### Aim
Can you edit the entries below so that "bbox" is replaced with "bounding box" and all else stays unchanged, leaving the pictures out of your answer?

Records of where elements appear on the page
......

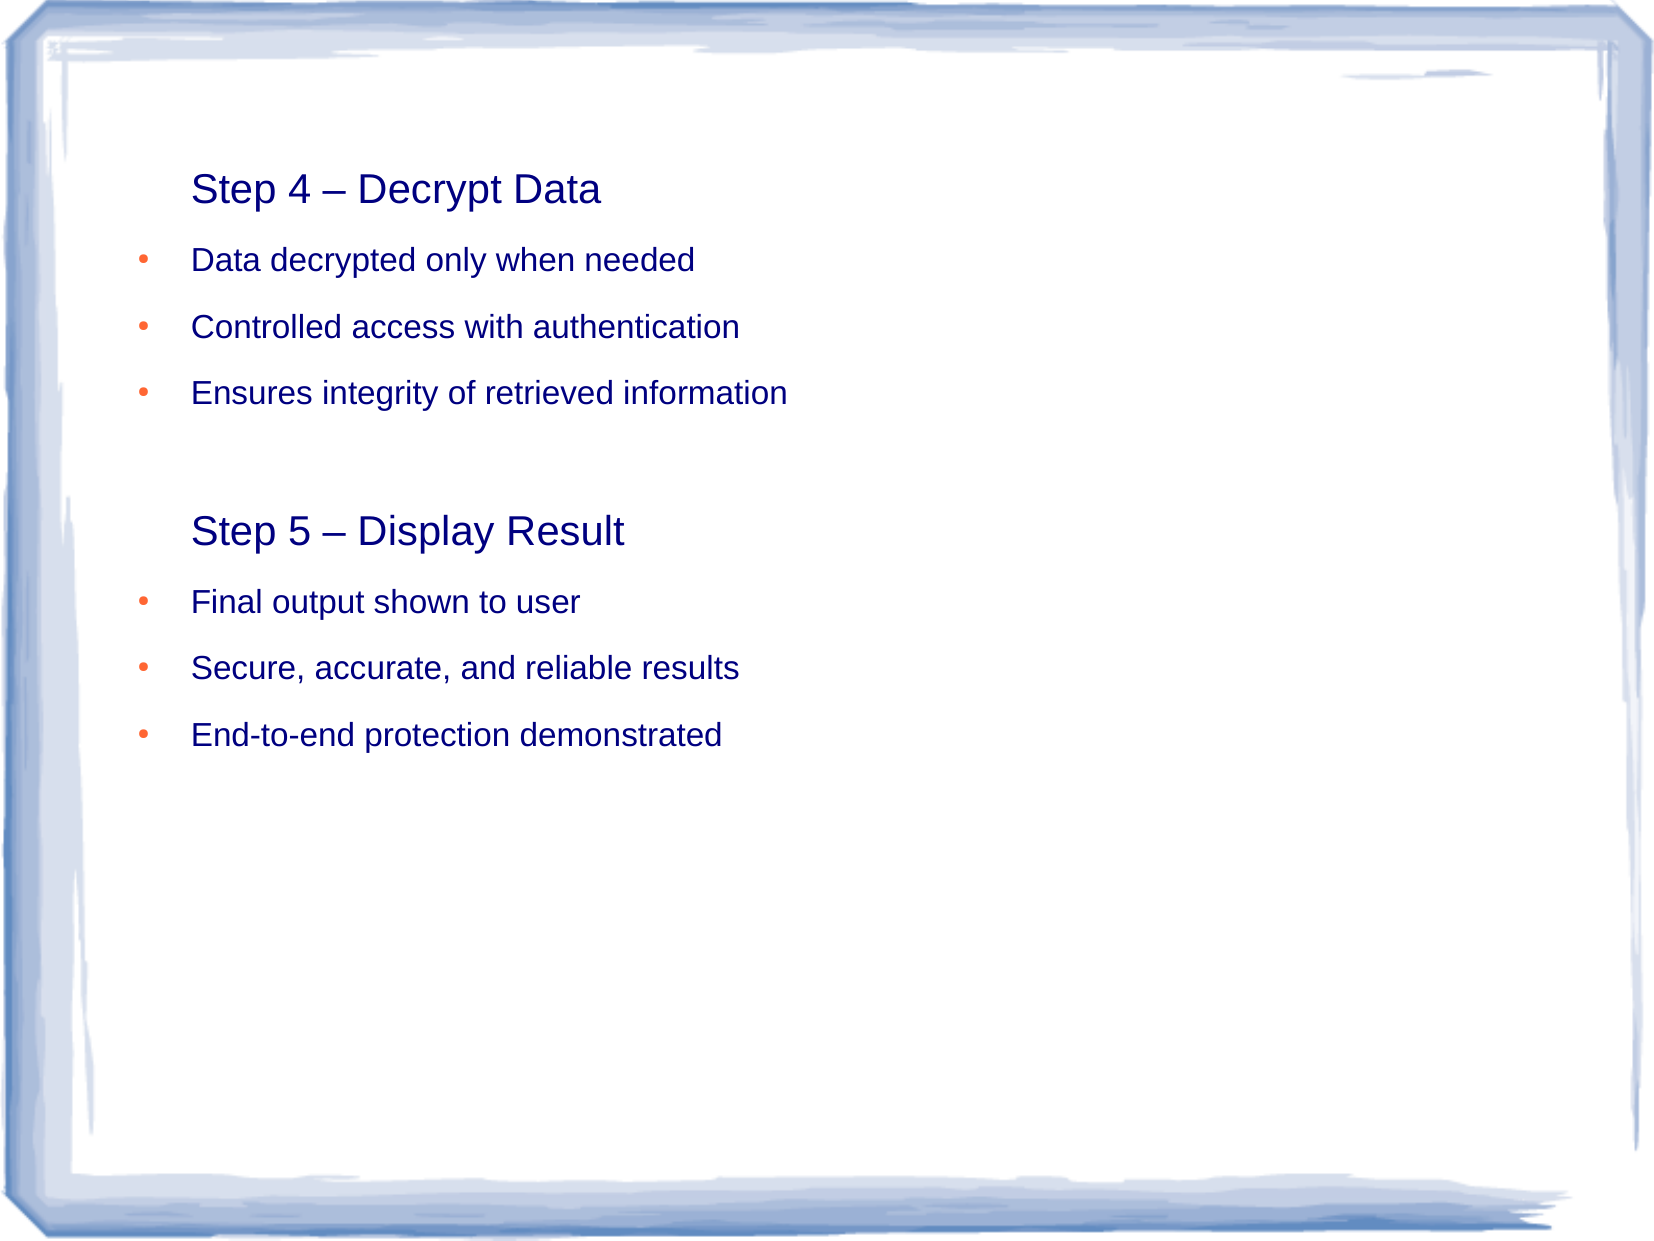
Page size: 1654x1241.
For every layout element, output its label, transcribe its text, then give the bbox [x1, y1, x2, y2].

list Step 4 – Decrypt Data Data decrypted only when needed Controlled access with authentication Ensures integrity of retrieved information Step 5 – Display Result Final output shown to user Secure, accurate, and reliable results End-to-end protection demonstrated [120, 90, 1571, 1004]
picture [0, 0, 1654, 1241]
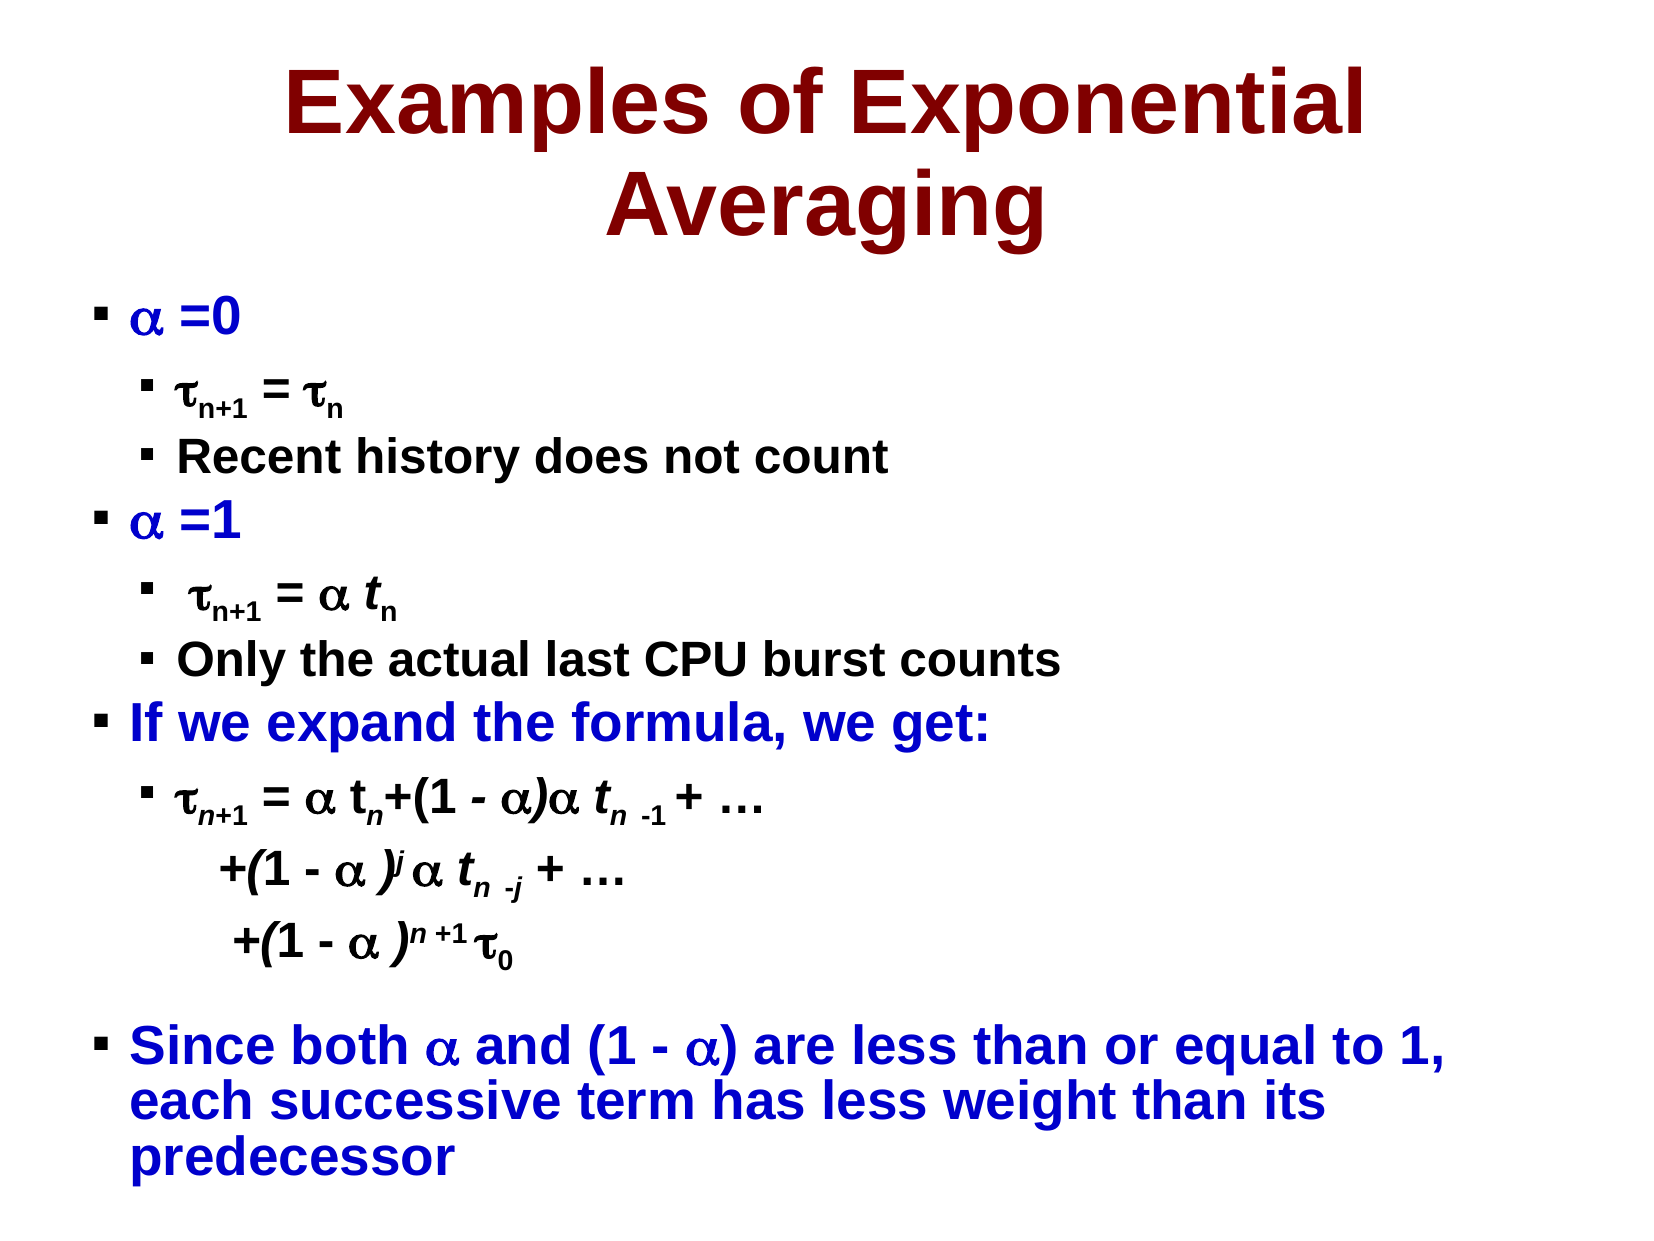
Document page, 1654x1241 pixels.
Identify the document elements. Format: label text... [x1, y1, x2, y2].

......

### Solution
Page size: 1654x1241.
For every layout element, output its label, transcribe its text, then give the bounding box [x1, y1, x2, y2].

list Step 4 – Decrypt Data Data decrypted only when needed Controlled access with authentication Ensures integrity of retrieved information Step 5 – Display Result Final output shown to user Secure, accurate, and reliable results End-to-end protection demonstrated [120, 90, 1571, 1004]
picture [0, 0, 1654, 1241]
Document page, 1654x1241 pixels.
Identify the document elements. Format: label text... [x1, y1, x2, y2].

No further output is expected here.